▸ YOUR ASSIGNMENT: Only one stretch of the data below is needed. Output the lines from the one with "The architecture proposed" up to and including the one with "3. inference schemes", exactly as they stand.

▸ INFORMATION SUPPLIED:
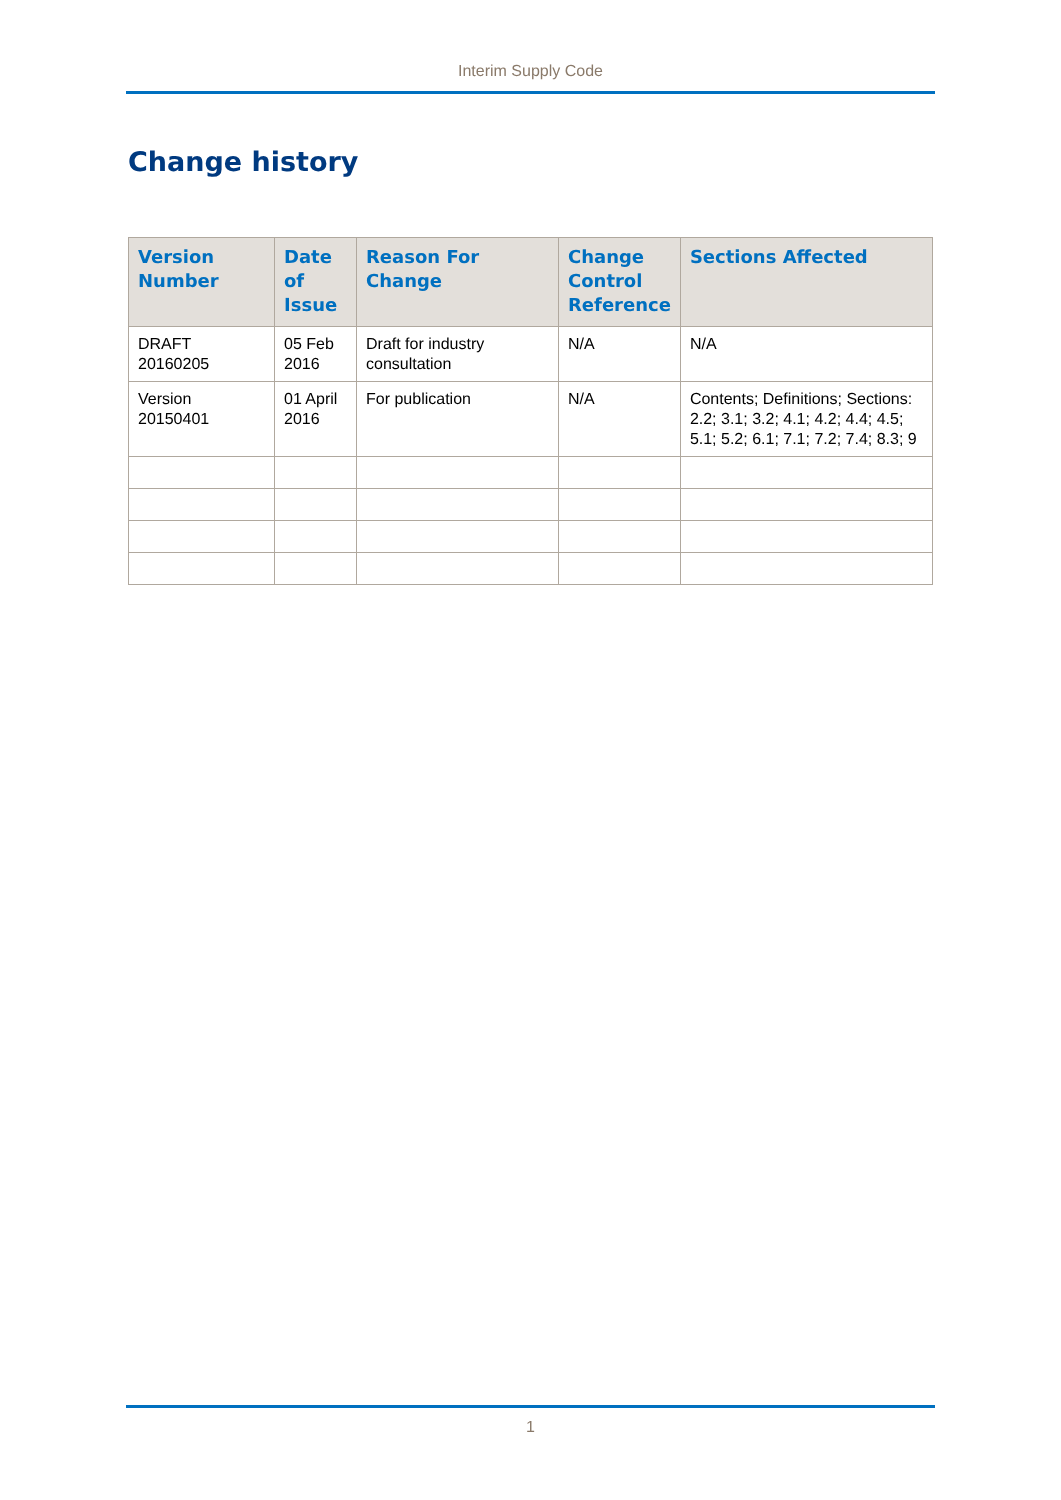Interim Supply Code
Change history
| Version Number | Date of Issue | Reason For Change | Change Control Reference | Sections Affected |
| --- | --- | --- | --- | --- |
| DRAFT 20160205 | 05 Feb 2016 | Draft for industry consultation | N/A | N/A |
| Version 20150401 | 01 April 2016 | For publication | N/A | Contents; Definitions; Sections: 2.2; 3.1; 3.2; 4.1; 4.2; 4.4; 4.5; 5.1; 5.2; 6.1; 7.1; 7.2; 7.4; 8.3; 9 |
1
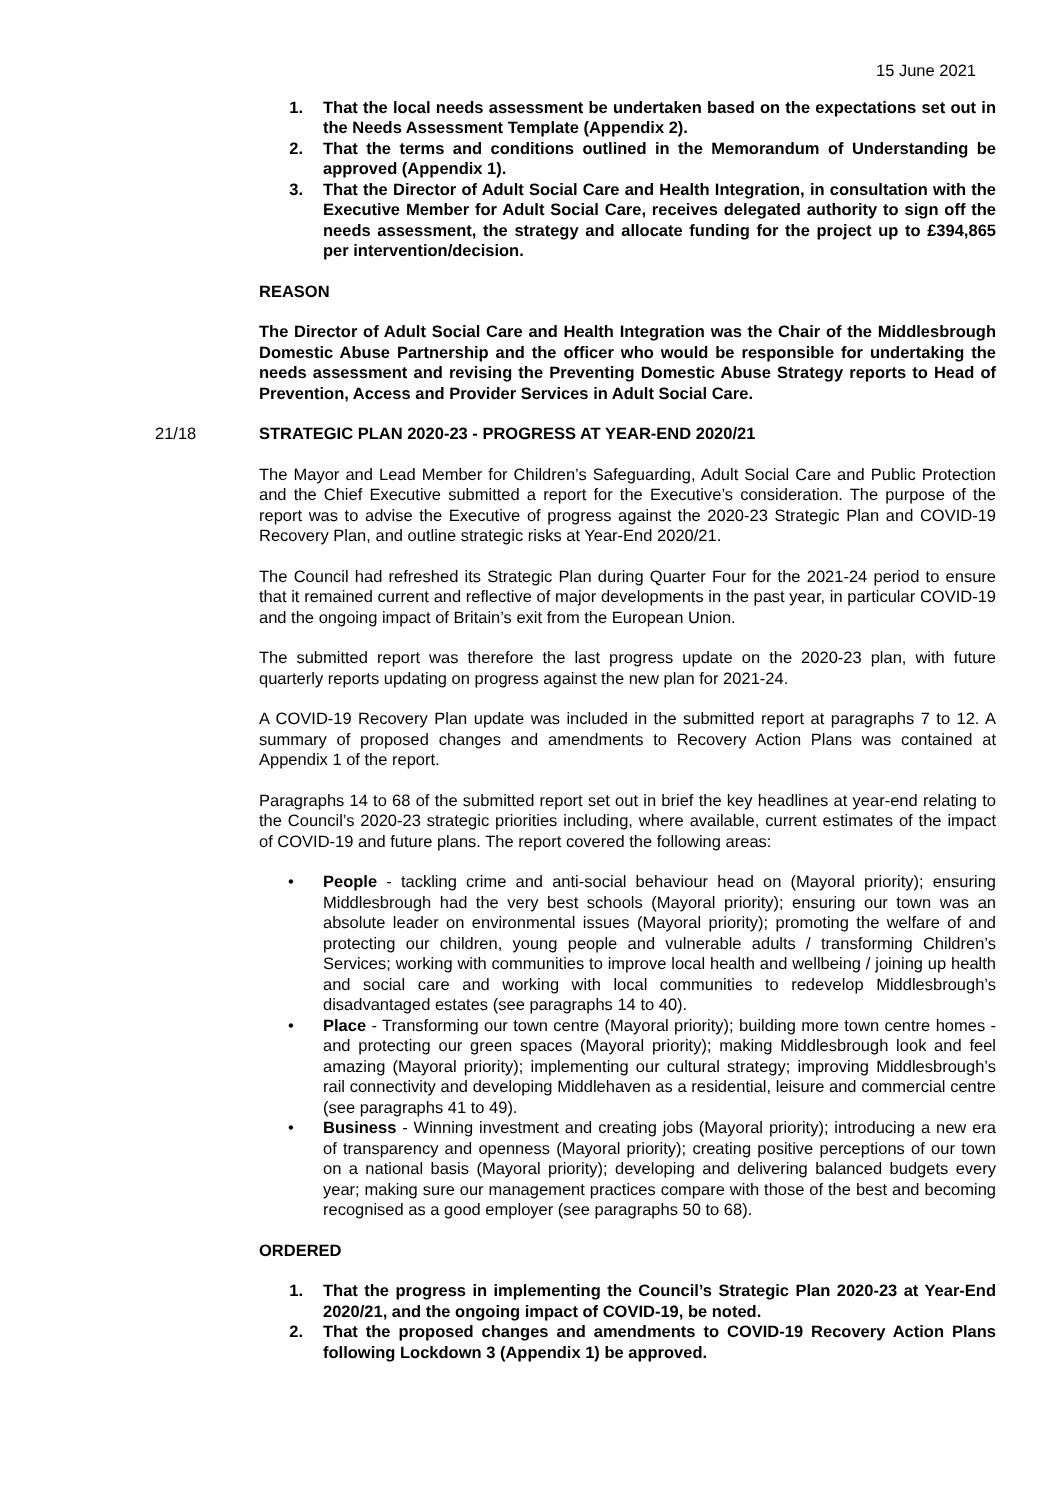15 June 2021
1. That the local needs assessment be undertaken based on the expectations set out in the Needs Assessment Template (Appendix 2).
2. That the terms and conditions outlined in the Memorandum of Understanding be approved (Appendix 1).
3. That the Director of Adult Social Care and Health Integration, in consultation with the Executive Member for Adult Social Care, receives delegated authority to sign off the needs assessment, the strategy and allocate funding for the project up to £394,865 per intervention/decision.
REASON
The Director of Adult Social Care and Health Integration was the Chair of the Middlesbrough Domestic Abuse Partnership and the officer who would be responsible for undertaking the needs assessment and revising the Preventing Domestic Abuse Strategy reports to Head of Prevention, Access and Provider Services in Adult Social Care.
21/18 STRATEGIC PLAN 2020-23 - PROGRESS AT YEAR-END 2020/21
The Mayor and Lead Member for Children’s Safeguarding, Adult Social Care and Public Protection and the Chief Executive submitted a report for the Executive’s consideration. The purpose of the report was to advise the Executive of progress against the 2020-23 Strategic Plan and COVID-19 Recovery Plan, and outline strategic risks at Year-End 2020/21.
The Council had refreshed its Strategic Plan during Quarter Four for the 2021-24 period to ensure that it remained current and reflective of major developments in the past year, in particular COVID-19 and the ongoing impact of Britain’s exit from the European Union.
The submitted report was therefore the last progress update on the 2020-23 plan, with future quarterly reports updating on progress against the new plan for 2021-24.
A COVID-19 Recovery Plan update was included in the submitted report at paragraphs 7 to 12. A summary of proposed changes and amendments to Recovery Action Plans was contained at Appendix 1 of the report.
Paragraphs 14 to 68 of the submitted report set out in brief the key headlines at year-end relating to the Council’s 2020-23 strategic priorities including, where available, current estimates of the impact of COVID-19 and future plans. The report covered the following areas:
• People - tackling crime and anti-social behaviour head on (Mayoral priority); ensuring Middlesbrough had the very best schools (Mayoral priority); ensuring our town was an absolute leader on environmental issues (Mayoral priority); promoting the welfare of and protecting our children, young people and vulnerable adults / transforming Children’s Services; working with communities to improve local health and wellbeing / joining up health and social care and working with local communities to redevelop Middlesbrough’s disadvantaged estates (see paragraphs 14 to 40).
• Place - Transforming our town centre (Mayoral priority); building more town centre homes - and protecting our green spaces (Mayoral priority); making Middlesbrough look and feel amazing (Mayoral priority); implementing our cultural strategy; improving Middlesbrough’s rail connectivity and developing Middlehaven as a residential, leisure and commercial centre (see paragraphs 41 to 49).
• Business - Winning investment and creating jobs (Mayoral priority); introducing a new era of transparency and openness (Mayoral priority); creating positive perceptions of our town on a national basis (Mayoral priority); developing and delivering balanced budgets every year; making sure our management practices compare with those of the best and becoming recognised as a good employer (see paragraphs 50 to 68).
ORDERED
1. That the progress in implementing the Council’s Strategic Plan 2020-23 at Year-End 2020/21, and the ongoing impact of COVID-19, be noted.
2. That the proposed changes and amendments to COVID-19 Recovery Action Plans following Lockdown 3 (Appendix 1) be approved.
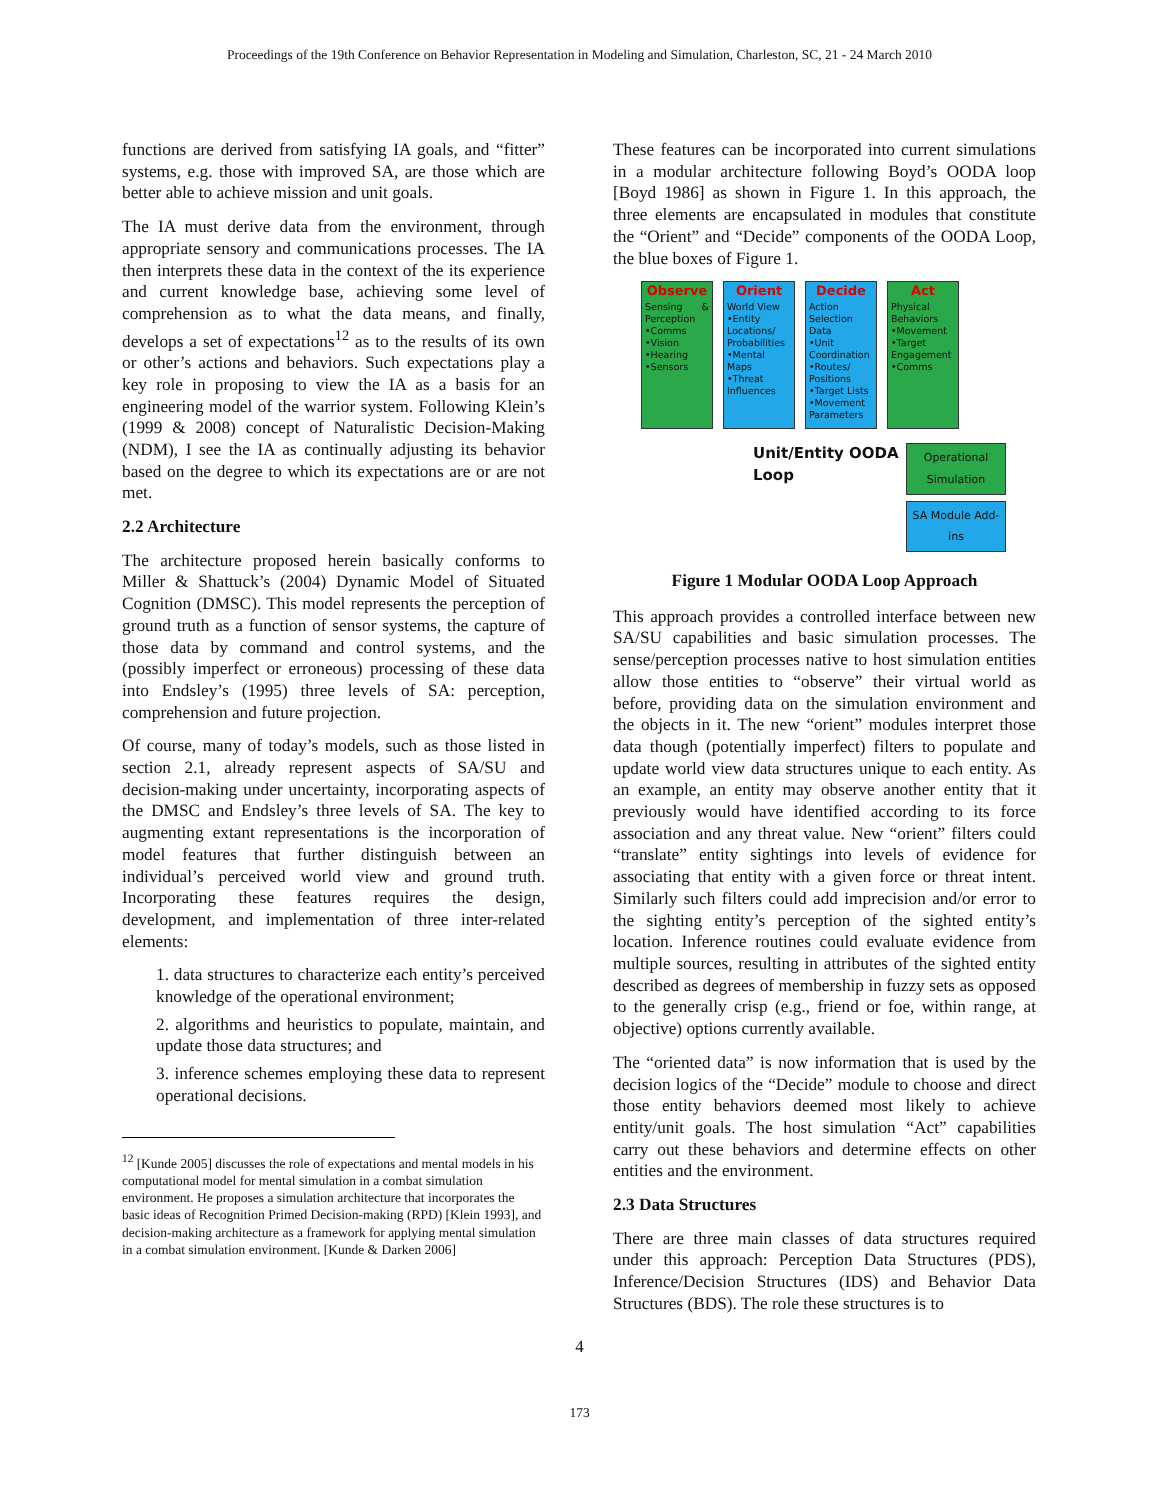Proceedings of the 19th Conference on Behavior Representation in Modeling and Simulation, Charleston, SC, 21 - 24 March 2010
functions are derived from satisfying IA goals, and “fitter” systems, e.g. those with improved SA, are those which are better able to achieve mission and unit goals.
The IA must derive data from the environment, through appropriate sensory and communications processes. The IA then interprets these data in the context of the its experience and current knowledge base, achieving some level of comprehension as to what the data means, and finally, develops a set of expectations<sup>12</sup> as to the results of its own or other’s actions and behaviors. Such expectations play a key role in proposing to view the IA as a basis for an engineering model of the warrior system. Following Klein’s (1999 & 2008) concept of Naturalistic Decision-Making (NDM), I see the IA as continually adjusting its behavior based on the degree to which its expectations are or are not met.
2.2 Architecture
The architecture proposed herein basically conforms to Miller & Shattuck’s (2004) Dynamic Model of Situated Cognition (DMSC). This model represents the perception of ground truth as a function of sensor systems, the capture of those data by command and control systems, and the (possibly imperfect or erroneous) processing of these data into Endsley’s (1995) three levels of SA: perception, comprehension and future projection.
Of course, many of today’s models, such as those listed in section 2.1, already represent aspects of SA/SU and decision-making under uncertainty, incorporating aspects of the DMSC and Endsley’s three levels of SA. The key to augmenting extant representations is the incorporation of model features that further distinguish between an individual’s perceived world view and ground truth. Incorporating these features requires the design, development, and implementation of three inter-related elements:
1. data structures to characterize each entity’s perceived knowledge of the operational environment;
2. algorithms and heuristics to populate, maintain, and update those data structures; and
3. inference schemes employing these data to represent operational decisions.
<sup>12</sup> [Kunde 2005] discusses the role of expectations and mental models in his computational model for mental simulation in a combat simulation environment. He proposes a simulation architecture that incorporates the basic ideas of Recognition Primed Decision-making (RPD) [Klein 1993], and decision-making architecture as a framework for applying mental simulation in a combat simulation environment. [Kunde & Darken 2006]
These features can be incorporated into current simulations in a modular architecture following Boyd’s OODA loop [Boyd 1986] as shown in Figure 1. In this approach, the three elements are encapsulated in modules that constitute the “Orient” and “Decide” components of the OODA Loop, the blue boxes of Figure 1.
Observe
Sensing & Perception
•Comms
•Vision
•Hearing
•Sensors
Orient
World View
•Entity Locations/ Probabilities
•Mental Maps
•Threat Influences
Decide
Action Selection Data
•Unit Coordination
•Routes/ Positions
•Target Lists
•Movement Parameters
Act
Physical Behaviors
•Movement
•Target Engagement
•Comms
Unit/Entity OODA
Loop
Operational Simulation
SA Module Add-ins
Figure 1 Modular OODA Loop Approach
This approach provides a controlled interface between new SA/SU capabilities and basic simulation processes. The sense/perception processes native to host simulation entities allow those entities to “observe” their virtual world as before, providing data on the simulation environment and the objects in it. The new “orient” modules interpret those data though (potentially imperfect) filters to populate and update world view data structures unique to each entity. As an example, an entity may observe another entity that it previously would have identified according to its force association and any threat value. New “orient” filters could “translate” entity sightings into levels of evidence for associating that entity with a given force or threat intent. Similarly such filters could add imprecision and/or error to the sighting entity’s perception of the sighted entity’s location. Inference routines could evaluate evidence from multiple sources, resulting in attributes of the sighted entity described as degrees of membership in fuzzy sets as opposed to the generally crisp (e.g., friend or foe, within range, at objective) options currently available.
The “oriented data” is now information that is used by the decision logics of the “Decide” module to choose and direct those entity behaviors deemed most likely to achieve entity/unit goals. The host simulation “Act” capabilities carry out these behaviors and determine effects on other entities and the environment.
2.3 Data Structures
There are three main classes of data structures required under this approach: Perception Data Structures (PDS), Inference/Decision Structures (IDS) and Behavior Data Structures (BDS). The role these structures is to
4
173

▸ FINAL ANSWER:
The architecture proposed herein basically conforms to Miller & Shattuck’s (2004) Dynamic Model of Situated Cognition (DMSC). This model represents the perception of ground truth as a function of sensor systems, the capture of those data by command and control systems, and the (possibly imperfect or erroneous) processing of these data into Endsley’s (1995) three levels of SA: perception, comprehension and future projection.
Of course, many of today’s models, such as those listed in section 2.1, already represent aspects of SA/SU and decision-making under uncertainty, incorporating aspects of the DMSC and Endsley’s three levels of SA. The key to augmenting extant representations is the incorporation of model features that further distinguish between an individual’s perceived world view and ground truth. Incorporating these features requires the design, development, and implementation of three inter-related elements:
1. data structures to characterize each entity’s perceived knowledge of the operational environment;
2. algorithms and heuristics to populate, maintain, and update those data structures; and
3. inference schemes employing these data to represent operational decisions.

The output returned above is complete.